## Extracted entries
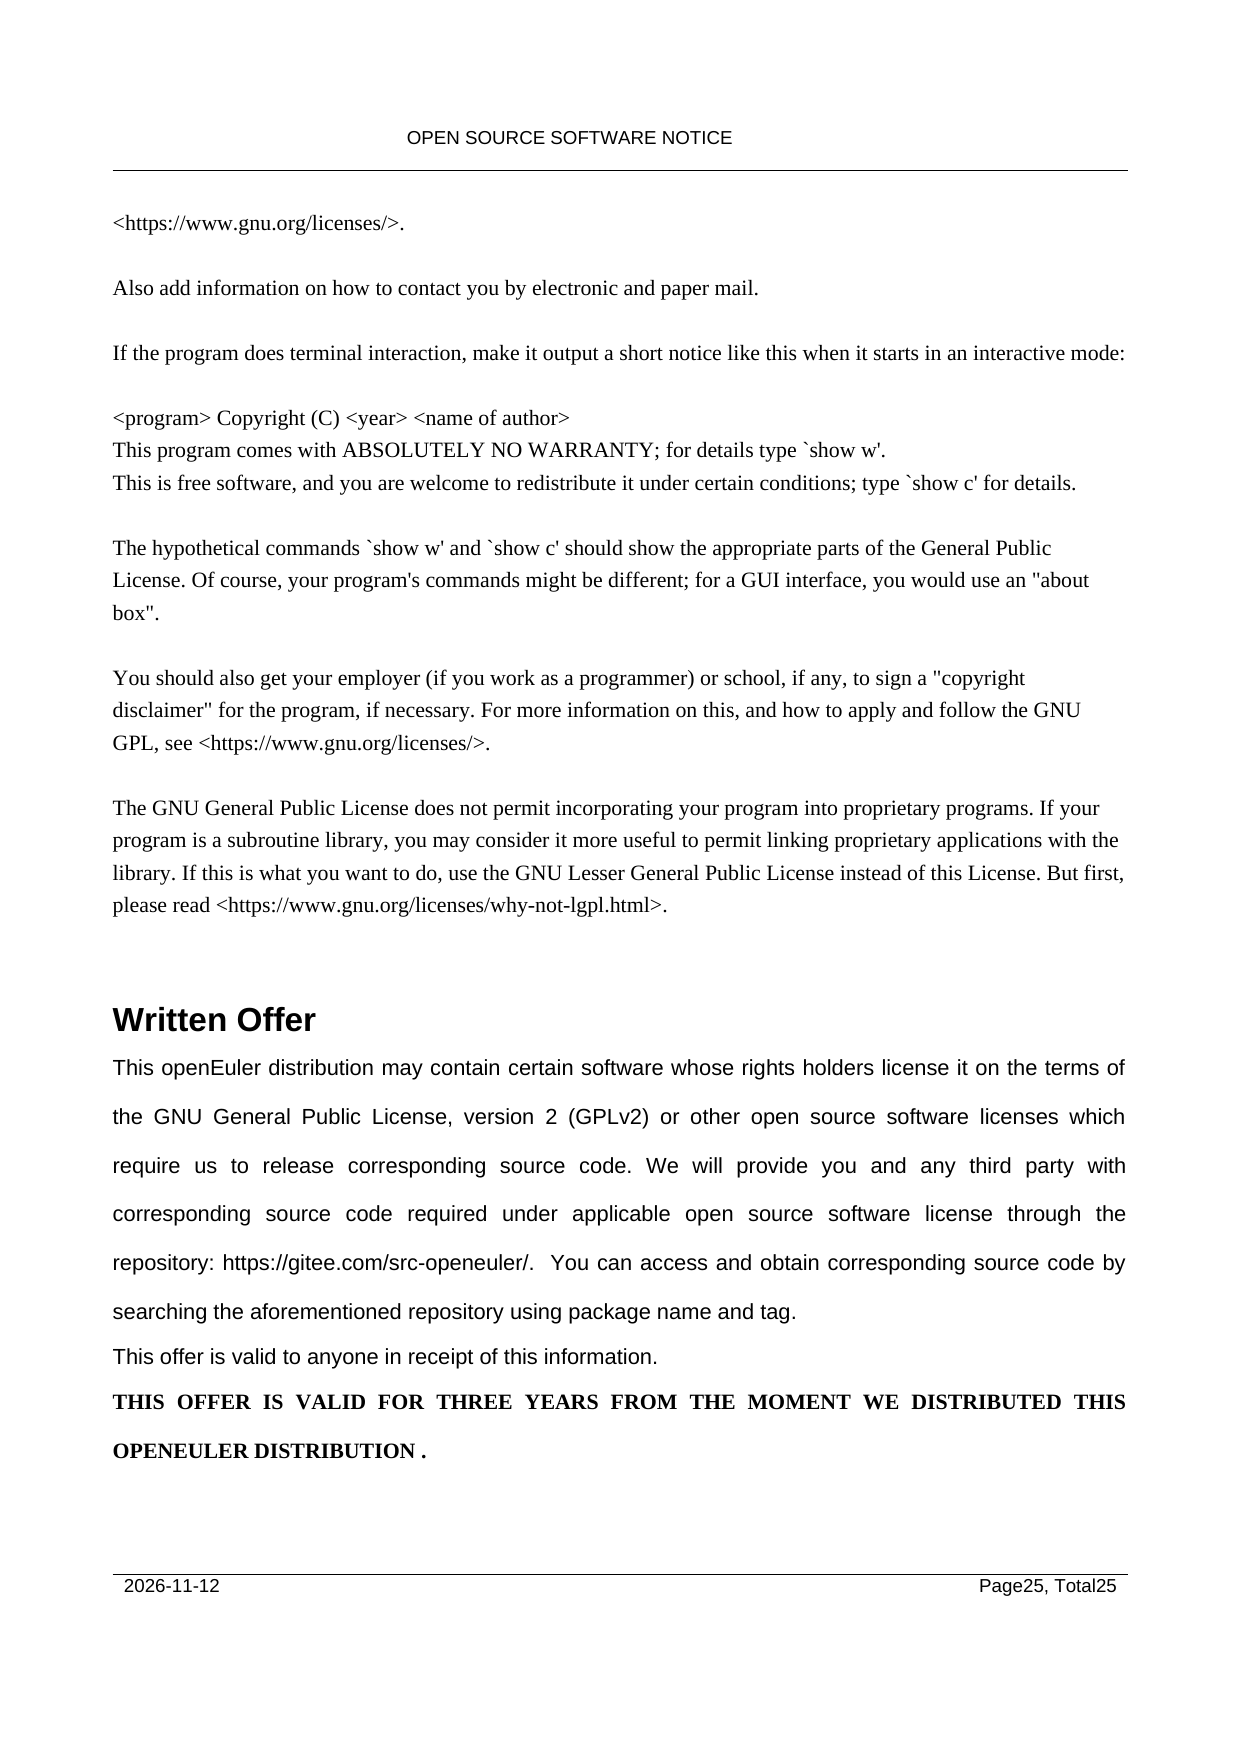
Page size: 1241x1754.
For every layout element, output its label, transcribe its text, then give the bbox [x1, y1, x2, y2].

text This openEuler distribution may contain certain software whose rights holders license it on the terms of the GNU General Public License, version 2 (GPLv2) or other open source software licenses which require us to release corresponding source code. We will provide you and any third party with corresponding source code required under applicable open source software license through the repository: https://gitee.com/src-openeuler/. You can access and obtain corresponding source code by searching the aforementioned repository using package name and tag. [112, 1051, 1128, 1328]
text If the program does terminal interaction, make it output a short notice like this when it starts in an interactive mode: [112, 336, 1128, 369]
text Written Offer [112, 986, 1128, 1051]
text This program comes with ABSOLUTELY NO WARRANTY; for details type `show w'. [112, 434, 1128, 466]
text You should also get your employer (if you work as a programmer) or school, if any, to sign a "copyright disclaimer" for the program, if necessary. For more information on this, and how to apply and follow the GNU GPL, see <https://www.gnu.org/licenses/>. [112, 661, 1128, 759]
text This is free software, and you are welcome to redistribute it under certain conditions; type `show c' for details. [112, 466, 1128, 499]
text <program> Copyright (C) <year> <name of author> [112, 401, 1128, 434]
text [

==

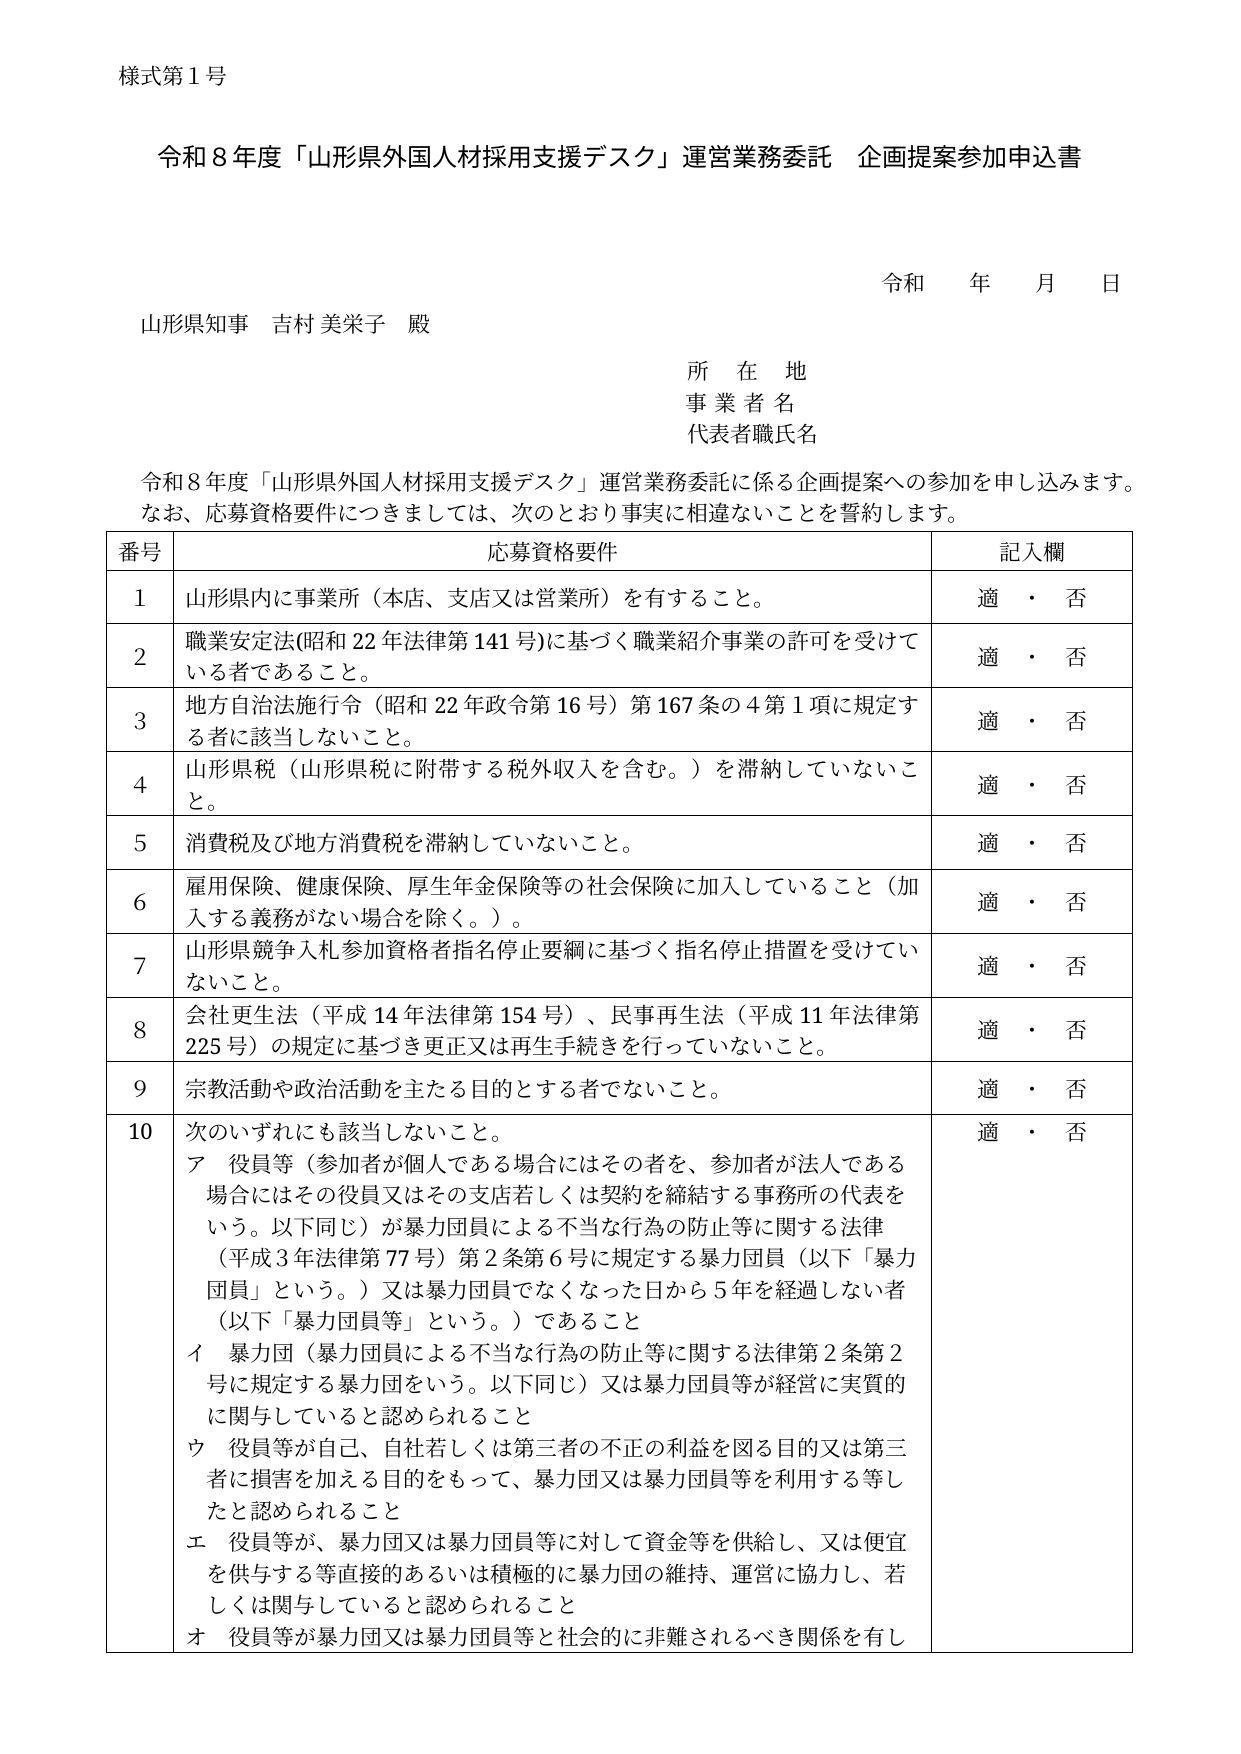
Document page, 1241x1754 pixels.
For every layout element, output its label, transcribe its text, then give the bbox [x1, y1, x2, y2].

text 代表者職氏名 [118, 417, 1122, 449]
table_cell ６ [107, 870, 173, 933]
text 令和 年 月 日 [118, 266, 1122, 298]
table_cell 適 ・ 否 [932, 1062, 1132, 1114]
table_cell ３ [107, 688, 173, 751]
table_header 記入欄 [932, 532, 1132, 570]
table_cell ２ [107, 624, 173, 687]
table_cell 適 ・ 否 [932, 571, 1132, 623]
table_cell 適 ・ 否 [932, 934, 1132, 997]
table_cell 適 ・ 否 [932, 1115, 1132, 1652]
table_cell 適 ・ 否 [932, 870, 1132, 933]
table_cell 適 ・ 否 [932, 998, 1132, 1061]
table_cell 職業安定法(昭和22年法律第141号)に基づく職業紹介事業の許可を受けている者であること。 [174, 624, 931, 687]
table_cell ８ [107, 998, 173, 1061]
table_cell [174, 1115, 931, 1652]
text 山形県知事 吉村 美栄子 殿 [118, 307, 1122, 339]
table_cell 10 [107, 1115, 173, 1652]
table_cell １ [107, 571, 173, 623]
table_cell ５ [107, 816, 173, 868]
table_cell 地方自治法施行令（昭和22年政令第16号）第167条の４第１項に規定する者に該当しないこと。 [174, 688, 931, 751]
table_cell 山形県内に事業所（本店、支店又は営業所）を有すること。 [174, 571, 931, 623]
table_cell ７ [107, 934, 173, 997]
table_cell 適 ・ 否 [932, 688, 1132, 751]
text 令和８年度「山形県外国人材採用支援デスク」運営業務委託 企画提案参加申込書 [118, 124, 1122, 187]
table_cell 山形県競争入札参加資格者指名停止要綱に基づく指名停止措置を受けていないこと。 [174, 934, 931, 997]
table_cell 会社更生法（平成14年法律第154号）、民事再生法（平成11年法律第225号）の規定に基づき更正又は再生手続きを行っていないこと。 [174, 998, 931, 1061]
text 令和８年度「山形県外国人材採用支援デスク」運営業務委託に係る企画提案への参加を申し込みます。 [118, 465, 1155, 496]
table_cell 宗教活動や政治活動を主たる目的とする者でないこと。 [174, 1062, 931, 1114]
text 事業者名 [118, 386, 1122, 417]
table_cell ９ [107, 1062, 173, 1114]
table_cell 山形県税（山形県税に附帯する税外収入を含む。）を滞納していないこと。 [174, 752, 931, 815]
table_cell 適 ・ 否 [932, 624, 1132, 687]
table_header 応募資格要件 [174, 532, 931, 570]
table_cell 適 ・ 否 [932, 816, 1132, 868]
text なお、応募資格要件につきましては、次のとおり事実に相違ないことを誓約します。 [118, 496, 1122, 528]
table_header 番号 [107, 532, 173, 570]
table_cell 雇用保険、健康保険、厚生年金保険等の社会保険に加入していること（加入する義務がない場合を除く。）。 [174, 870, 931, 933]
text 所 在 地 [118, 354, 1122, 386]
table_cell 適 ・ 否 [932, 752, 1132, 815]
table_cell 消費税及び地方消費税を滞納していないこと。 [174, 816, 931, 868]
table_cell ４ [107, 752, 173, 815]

---

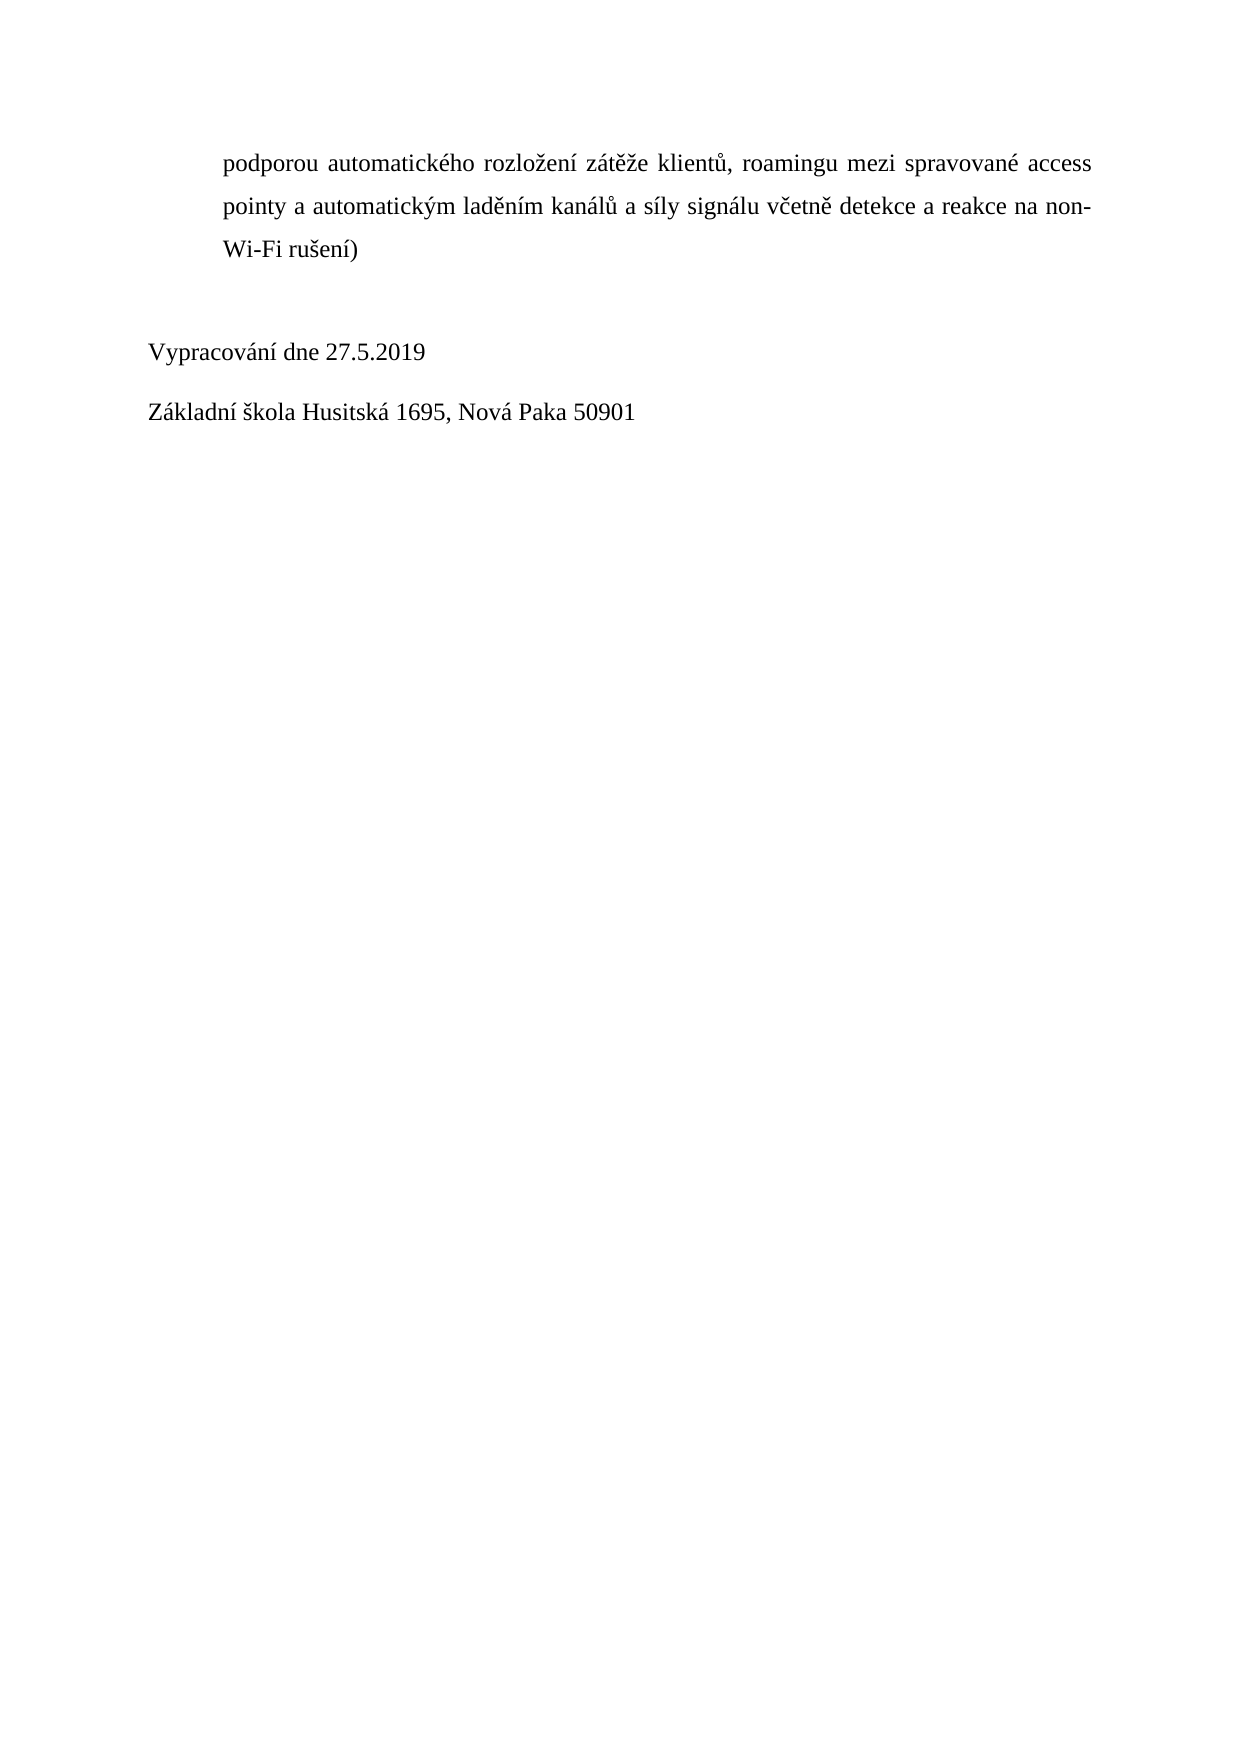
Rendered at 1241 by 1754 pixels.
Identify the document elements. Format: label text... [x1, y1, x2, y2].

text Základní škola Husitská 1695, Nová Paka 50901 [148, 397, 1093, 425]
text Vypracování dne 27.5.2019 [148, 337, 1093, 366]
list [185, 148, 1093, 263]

## Goal of the exercise
Each line of the data in which the string "pixels" appears needs to be copied.

## Exercise response
Document page, 1241x1754 pixels.
Rendered at 1241 by 1754 pixels.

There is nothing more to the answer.